— Problem description —
Please rewrite the text of all the records below with every "pixel coordinates" replaced by "image coordinates" and everything else unchanged. Leave the pictures out of your answer.

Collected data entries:
□ □ □ □ □ □ □
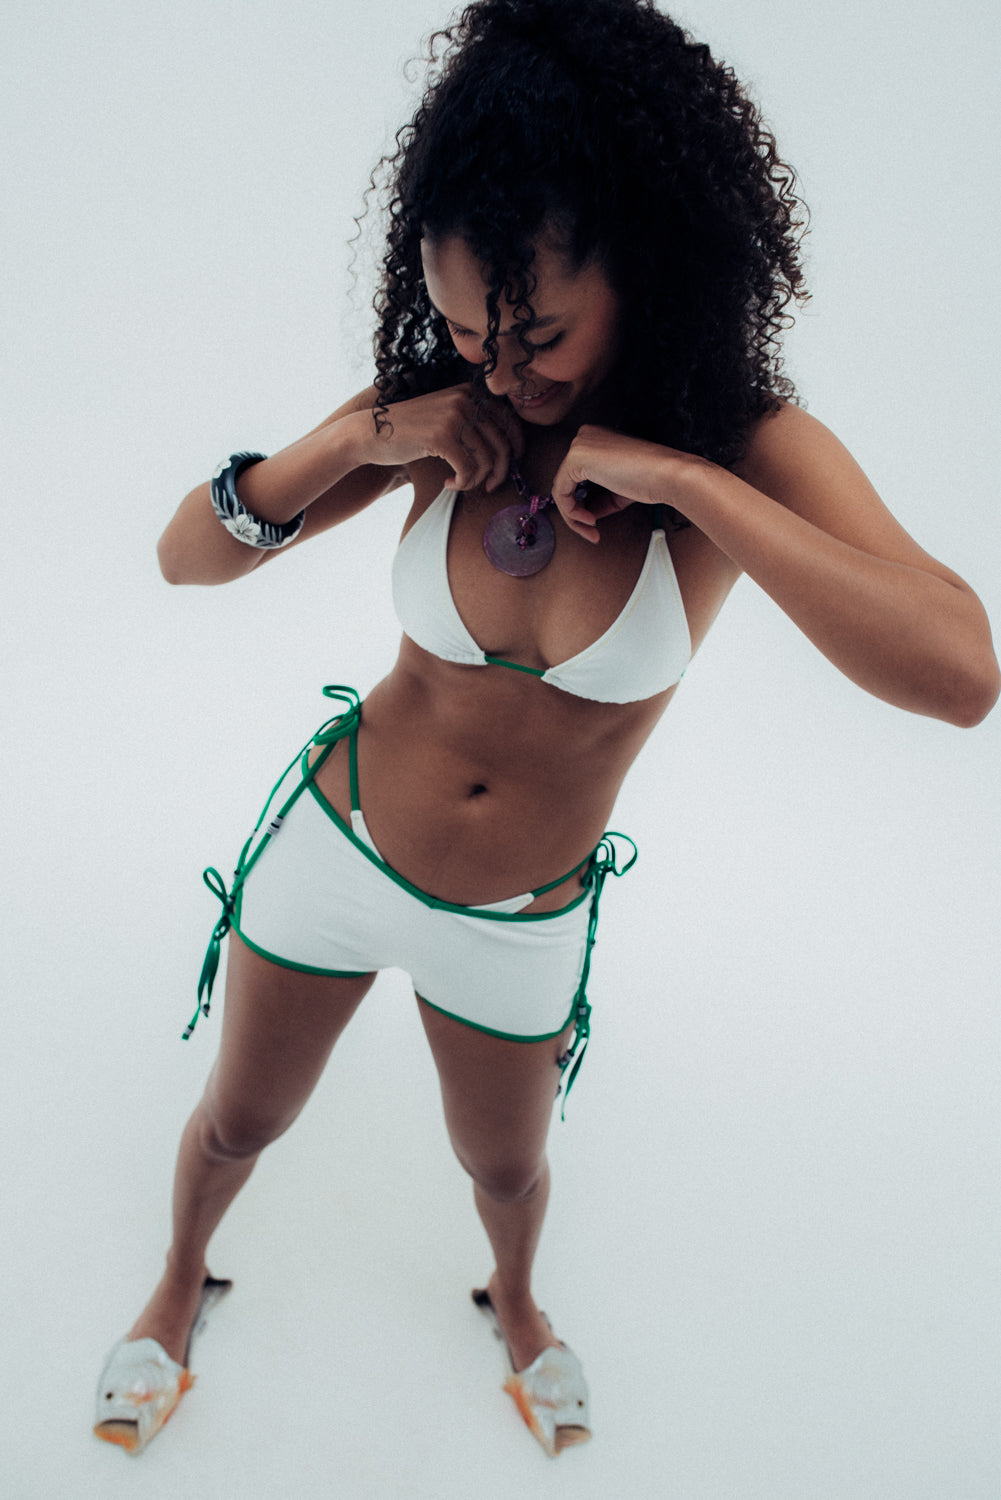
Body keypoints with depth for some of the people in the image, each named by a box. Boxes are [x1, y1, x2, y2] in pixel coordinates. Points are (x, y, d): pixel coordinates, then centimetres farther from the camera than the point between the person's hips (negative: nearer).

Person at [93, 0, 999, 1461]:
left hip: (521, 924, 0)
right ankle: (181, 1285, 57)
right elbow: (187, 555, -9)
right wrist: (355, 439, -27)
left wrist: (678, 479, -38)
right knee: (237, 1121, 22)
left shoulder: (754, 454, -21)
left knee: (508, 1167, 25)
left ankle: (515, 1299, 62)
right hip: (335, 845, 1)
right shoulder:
□ □ □ □ □ □ □
— Exercise output —
Body keypoints with depth for some of the people in the image, each named by a box. Boxes are [x1, y1, x2, y2] in image coordinates. Points are (x, y, d): image coordinates, then centimetres farther from the camera than the point between the person's hips (negative: nearer).

Person at [93, 0, 999, 1461]:
left hip: (521, 924, 0)
right ankle: (181, 1285, 57)
right elbow: (187, 555, -9)
right wrist: (355, 439, -27)
left wrist: (678, 479, -38)
right knee: (237, 1121, 22)
left shoulder: (754, 454, -21)
left knee: (508, 1167, 25)
left ankle: (515, 1299, 62)
right hip: (335, 845, 1)
right shoulder:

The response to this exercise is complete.